### [DOCUMENT TEXT]
== Segment start ==

Geographical distribution of the studies
Fig 2 shows the geographical distribution of the included AV studies by gender composition of participants (Female-Only vs. Mixed-Gender) and country of study, from 2016 to 2025. Mixed-gender studies dominate across the period, representing the vast majority of AV research. Only five female-only studies were identified over the entire decade, accounting for just 15% of the total sample. The most prolific publishing years were 2022 and 2023, with 10 and 6 studies, respectively. Female-only studies were absent before 2021 and appeared only sporadically in 2021, 2022, and 2024.
Geographically, research is concentrated in high-income Western countries. The USA leads in AV gender-focused research, particularly in Mixed-Gender studies, with notable peaks in 2018, 2019, and 2022. Germany and joint Germany–USA studies appear in both gender categories, suggesting some sustained attention to gender perspectives in these contexts. A few Global South countries (e.g., Saudi Arabia, Bangladesh) are represented, mainly in Female-Only studies—Saudi Arabia in 2021 and Bangladesh in 2024. European contributions include Poland, Hungary, and the Netherlands, as well as multi-country projects in Southern Europe, though these are predominantly Mixed-Gender.
In total, the chart reveals a clear gender imbalance in AV research participation, with Mixed-Gender samples dominating and relatively few studies centred on women’s perspectives. Global representation is also uneven, with North America and Western Europe leading the field. This geographic skew underscores an important limitation in the current evidence base: perspectives from women in lower-income or underrepresented regions remain scarce. Given that AV adoption and perceptions are likely to vary across cultural, infrastructural, and socioeconomic contexts, this imbalance highlights a gap in both equity and representation in the global AV research landscape.

== Segment end ==

### [INFORMATION SUPPLIED]
== Segment start ==

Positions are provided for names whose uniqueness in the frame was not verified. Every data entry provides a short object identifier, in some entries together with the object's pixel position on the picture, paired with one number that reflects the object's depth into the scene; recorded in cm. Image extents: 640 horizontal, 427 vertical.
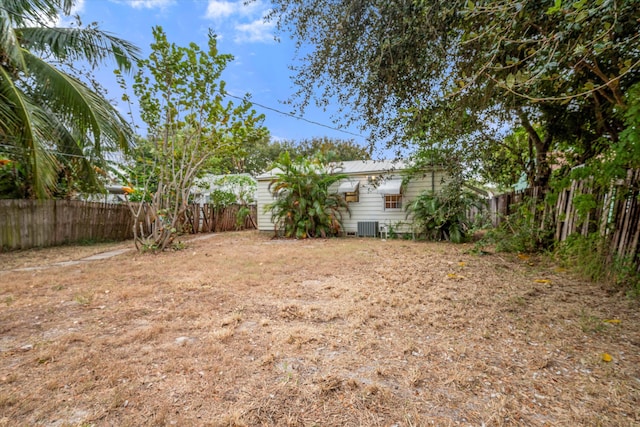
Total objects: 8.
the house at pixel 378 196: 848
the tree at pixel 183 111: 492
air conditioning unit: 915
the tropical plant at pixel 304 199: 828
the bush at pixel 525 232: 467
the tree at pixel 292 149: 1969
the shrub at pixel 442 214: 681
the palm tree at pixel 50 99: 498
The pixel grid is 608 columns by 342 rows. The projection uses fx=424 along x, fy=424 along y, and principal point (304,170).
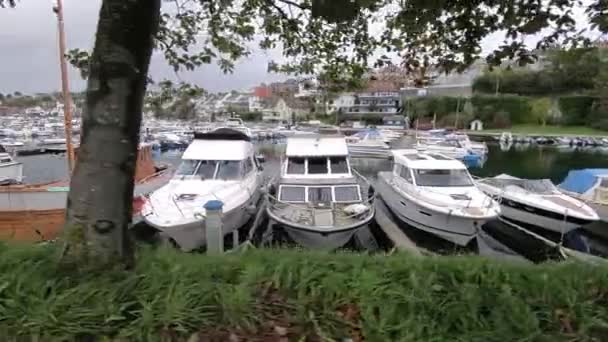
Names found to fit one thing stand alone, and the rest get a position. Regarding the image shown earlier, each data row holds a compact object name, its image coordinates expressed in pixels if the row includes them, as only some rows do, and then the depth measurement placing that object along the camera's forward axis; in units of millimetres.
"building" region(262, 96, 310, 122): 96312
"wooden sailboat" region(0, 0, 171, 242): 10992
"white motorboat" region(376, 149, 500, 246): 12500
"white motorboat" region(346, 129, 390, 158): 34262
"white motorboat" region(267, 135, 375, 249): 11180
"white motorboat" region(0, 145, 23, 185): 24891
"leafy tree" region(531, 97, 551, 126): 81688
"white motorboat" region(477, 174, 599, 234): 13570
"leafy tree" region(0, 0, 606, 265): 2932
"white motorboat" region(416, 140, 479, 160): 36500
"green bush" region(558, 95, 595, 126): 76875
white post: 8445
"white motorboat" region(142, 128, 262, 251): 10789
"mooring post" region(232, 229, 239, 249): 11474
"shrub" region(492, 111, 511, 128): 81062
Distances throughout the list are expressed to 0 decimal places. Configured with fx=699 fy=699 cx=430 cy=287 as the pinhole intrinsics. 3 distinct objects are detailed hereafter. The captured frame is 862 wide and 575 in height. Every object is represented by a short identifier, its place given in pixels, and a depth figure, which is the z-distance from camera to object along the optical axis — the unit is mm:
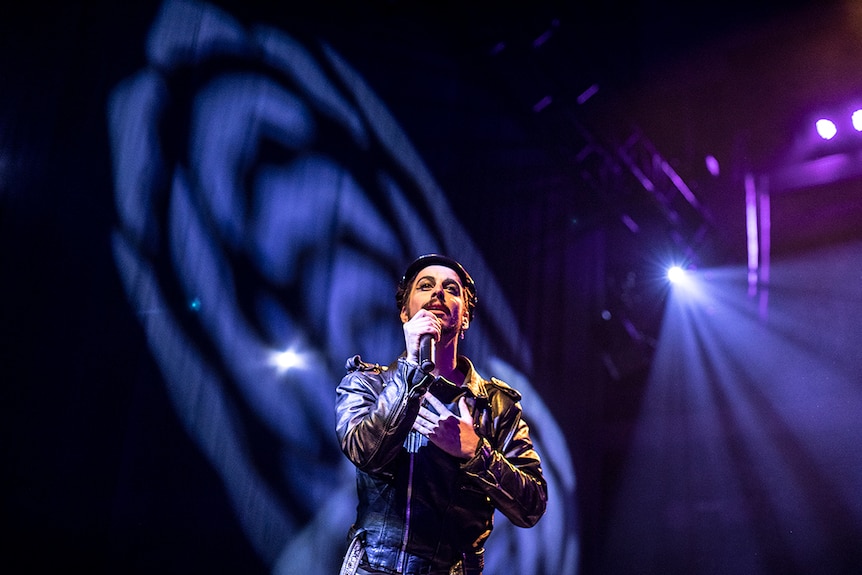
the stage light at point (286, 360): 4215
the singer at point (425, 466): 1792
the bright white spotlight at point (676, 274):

== Segment end ==

### [TASK 1]
Echo the passage on the geographical distribution of AV studies word for word, starting at "Geographical distribution of the studies" and ending at "2022, and 2024.".
### [TASK 2]
In the passage on the geographical distribution of AV studies, which two years saw the most studies published, and how many appeared in each?
### [TASK 3]
Write the next part of the passage on the geographical distribution of AV studies, picking up after its final sentence.

### [FINAL ANSWER 1]
Geographical distribution of the studies
Fig 2 shows the geographical distribution of the included AV studies by gender composition of participants (Female-Only vs. Mixed-Gender) and country of study, from 2016 to 2025. Mixed-gender studies dominate across the period, representing the vast majority of AV research. Only five female-only studies were identified over the entire decade, accounting for just 15% of the total sample. The most prolific publishing years were 2022 and 2023, with 10 and 6 studies, respectively. Female-only studies were absent before 2021 and appeared only sporadically in 2021, 2022, and 2024.

### [FINAL ANSWER 2]
2022 and 2023 were the most prolific years, with 10 and 6 studies, respectively.

### [FINAL ANSWER 3]
Gender and age composition of study samples
Fig 3 presents the gender and age distribution of participants across the 34 studies included in this review. The pie chart on the left shows that the overwhelming majority of studies (n = 29; 85%) employed mixed-gender samples. Only 5 studies (15%) focused exclusively on women participants. This indicates a major limitation in the literature: while many studies include women as part of their sample, few are designed specifically to centre women’s voices, preferences, or mobility needs in relation to AVs.
The pie chart on the right highlights that 88% of the studies (n = 30) involved participants from mixed-age groups, which typically included adults of varying ages, from early adulthood to older adulthood. Only a small number of studies focused on narrower age ranges, such as young adults (n = 3; 9%) or young and middle-aged adults (n = 1; 3%).
These patterns show that, although gender and age are often recorded, they are rarely the main focus of analysis. This highlights the value of our review in identifying where gender—especially women’s experiences—is not just mentioned but examined in depth in AV research. It also points to the need for more targeted studies on how women in different age groups experience AVs, particularly older adults who may face unique challenges with accessibility, familiarity, and trust.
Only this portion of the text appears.